A large healthy pile of steaming dog poop could disappear completely in a matter of hours. Having been an observer of cheetah poop in the Serengeti over many years, this was a first for me, and it caused me a substantial amount of anxiety.
Fortunately, as the dogs moved south, they started to find cheetah scat laden with bone and hair. This, presumably, was much less appealing to a passing dung beetle.
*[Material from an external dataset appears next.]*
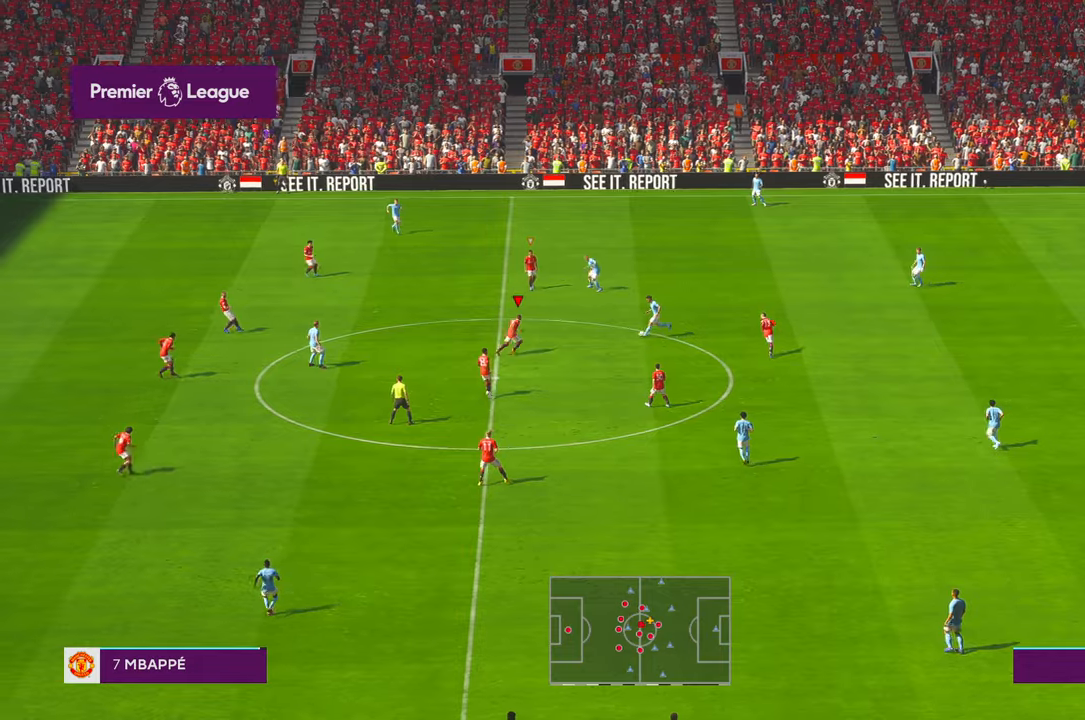
{"buttons": [], "left_stick": "up-right", "right_stick": "center", "events": []}
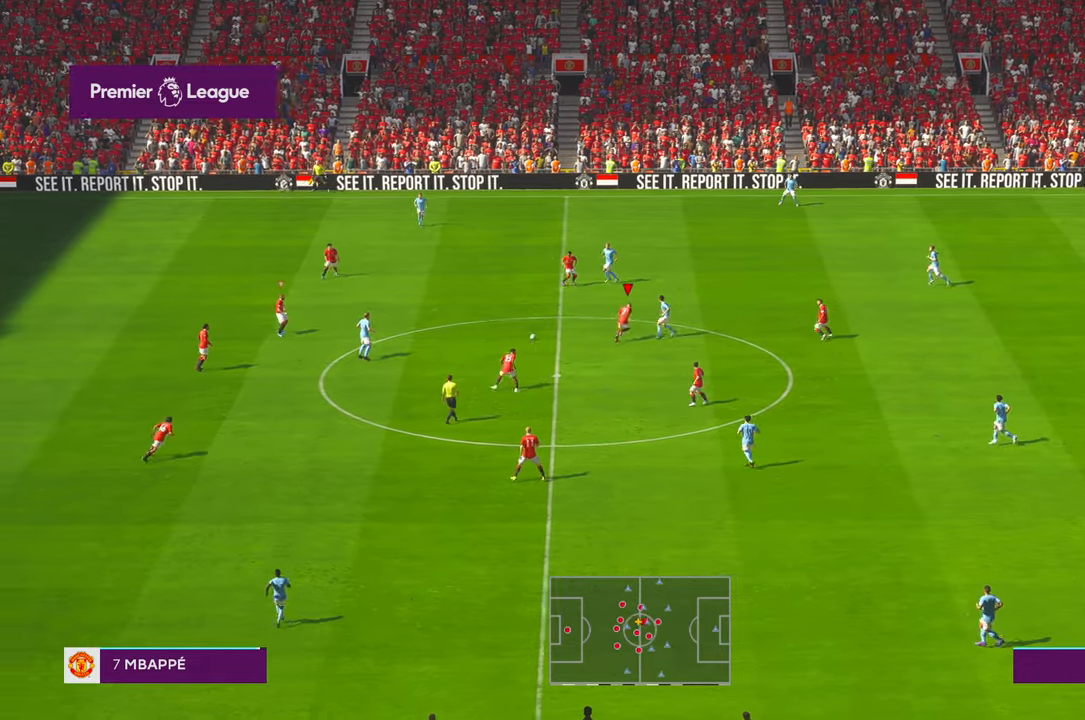
{"buttons": ["L1"], "left_stick": "up-right", "right_stick": "center", "events": [[500, "L1", "down"]]}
In fact, the dogs turned out to be very successful at finding cheetah scat. In all, they found 27 scats over a survey area of 2,400km2. Humans, on similar transects looking for spoor, found none. This neatly demonstrated the superiority of the canine snout over the human eye when it came to detecting the presence of cheetah.
Estimating population size
These scats were combined with a number of opportunistically collected scat. The DNA extracted from the scat samples were of poor quality, and so interpreting the genotypes wasn’t always easy.
However, we were able to generate an estimate of between 17-19 cheetah in the area, with a density of 6-7 individuals per 1000km2. The preliminary estimate of genetic effective population size was low, at just 8-14 individuals, and requires further investigation.
Many areas where cheetah still survive are remote and difficult to access. Prior to this study, there were no viable methods for obtaining reliable information on cheetah abundance in most of these areas. The beauty of using detection dogs was that surveys could be conducted on foot, and the whole survey took not much more than three weeks, although genetic work could take substantially more time.
Our study, therefore, provides an important step forward in our ability to detect cheetahs across large landscapes, monitor them and assess population trends. Such information is critical for mobilising conservation action and resources to halt the global decline of this elusive and secretive big cat.